How does Stevenson create mystery and suspense throughout Dr Jekyll and Mr Hyde?
How does Stevenson create mystery and suspense throughout Dr Jekyll and Mr Hyde
Question
how does Stevenson create mystery and suspense throughout Dr Jekyll and Mr Hyde
Answer
Published in 1886, the context in which Dr Jekyll and Mr Hyde is set is one of fear. Victorian society was undergoing significant transformation, and there was a prevailing public anxiety around the rapidly advancing fields of science and medicine (Ridenhour, 2013, p.132). In particular, the “evolution hysteria” (Rose, 1996, p.126) that resulted out of the spread of Darwinism had given rise to considerable unease with regard to the origins of humans and our relationship to animals, social angst from which Stevenson draws to heighten the suspense of his novel. Throughout, Stevenson repeatedly refers to Hyde in animalistic terms, profiting on public tensions through the uncanny figure of Hyde, a sinister figure who intentionally diminishes the separation of man and beast, personifying “the animal within” (Stevenson, 2016, p.62).
Stevenson uses the setting of his novel to great effect. This was also a time of great poverty, with many crimes, particularly those with marginalised victims, going unpunished: “Stevenson parallels the relationship between Jekyll and Hyde with a class narrative” (Smith, 2004, p.78). Victorian streets were seen as dark and unsafe, and thus the perfect setting for a novel which explores the duality of the human psyche and the inherent capacity in us all to do evil. Stevenson uses language to transform the streets of London into a “nocturnal city” (2016, p.11), a dreaded place of much distrust where the author’s prefiguration of Jack the Ripper is free to “glide more stealthily through sleeping houses … and at every street corner crush a child and leave her screaming” (2016, p.11).
References
Ridenhour, J. (2013) In Darkest London: The Gothic Cityscape in Victorian Literature. Lanham, Rowman & Littlefield.

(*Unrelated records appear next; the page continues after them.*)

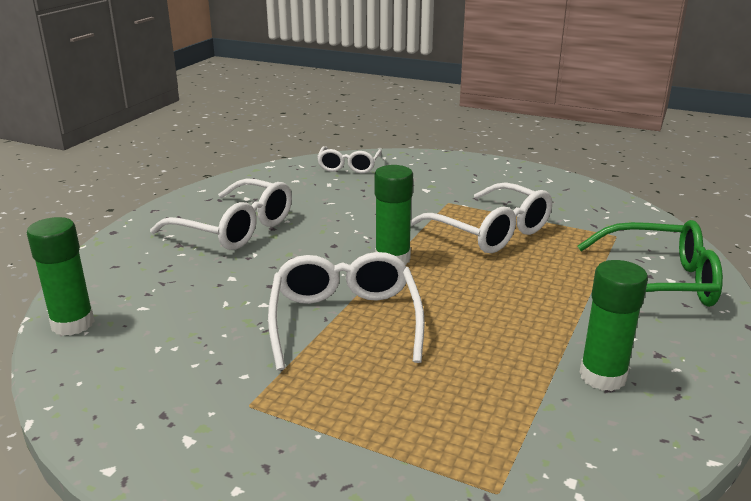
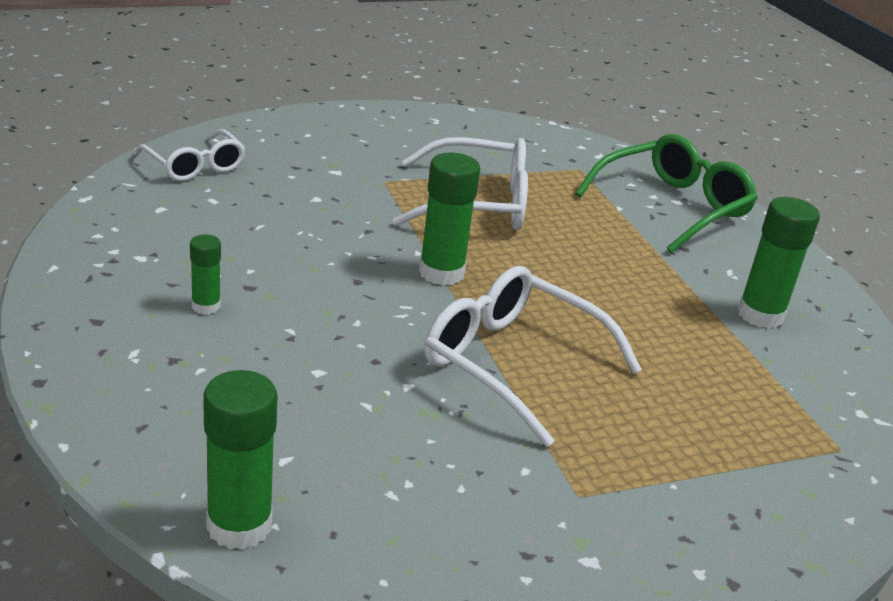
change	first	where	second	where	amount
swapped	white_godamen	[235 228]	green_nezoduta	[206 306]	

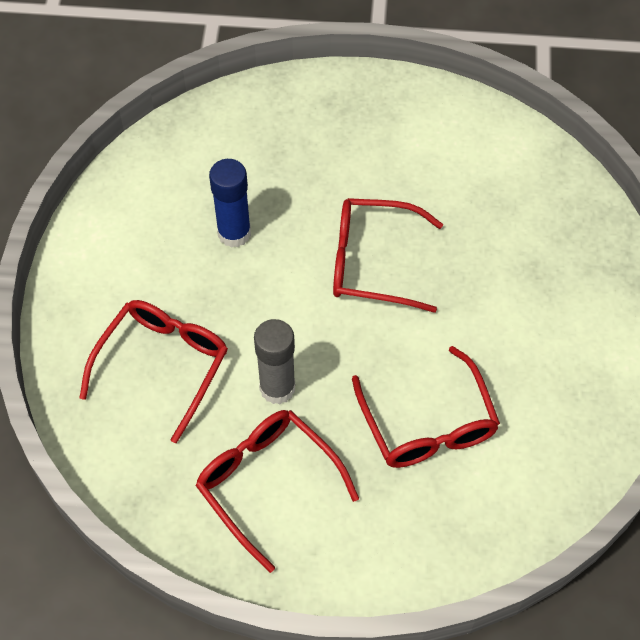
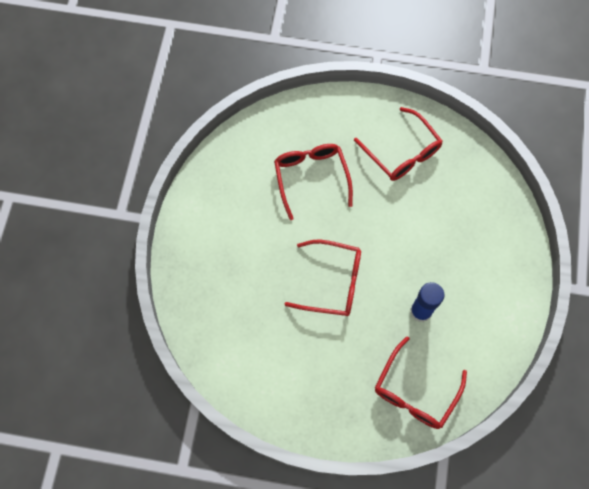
change	first	where	second	where	amount
shifted	red_godamen	[163 365]		[415 392]	
gone	grey_nezoduta	[277 388]			

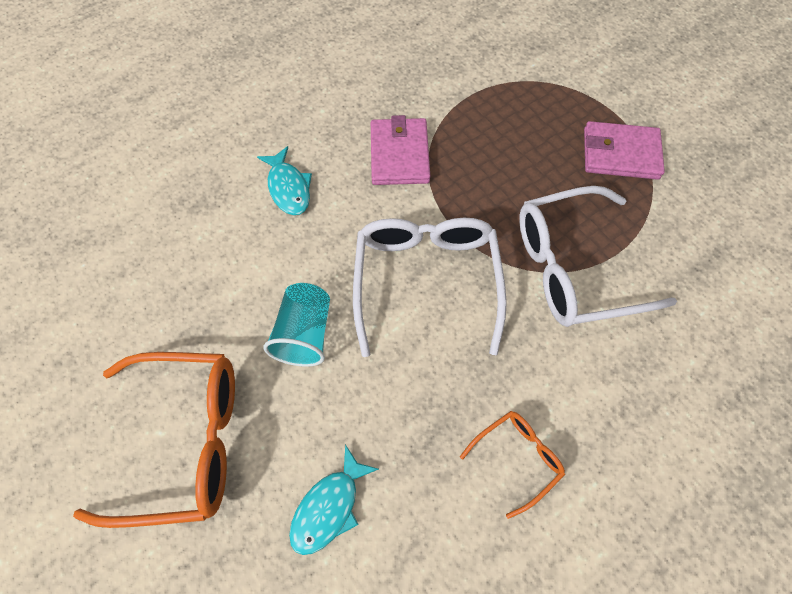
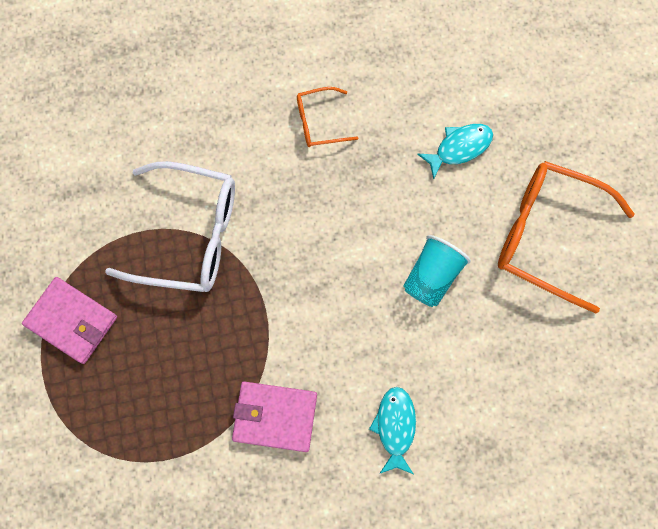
change	first	where	second	where	amount
rotated	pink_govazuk	[399 155]		[275 417]	75 degrees clockwise
gone	white_godamen	[426 281]			

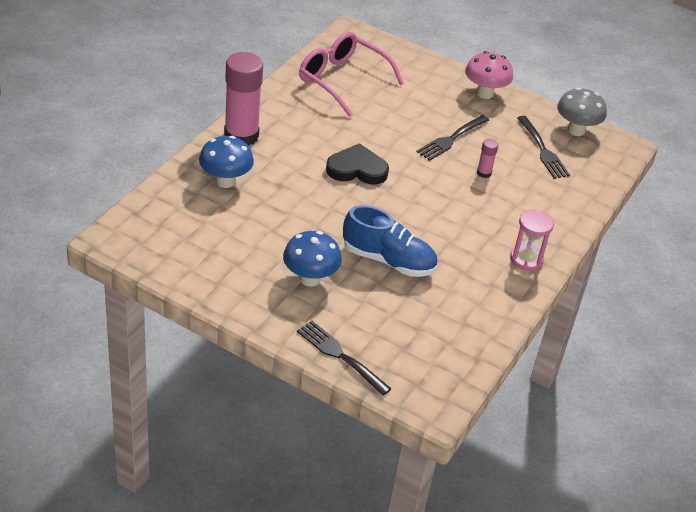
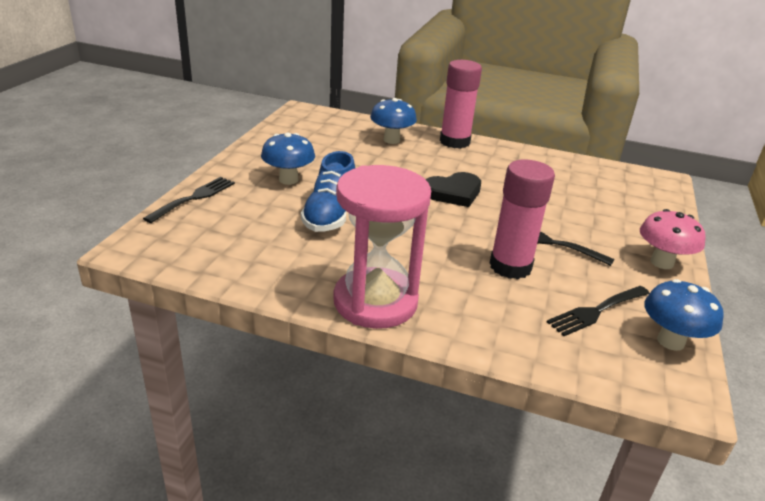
change	first	where	second	where	amount
gone	pink_godamen	[342 80]			
repainted	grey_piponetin	[576 130]	blue_piponetin	[670 341]	
scaled	pink_nezoduta	[484 173]		[510 266]	x2.32
rotated	black_vorofin	[357 169]		[453 193]	75 degrees clockwise
scaled	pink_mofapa	[526 259]		[375 302]	x2.02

Rose, B.A. (1996) Jekyll and Hyde Adapted: Dramatizations of Cultural Anxiety. Westport, Greenwood Publishing Group.
Smith, A. (2004) Victorian Demons: Medicine, Masculinity, and the Gothic at the Fin-de-siècle. Manchester, Manchester University Press.
Stevenson, R.L. (2016) The Strange Case of Dr. Jekyll and Mr. Hyde and Other Stories. New York, Race Point Publishing.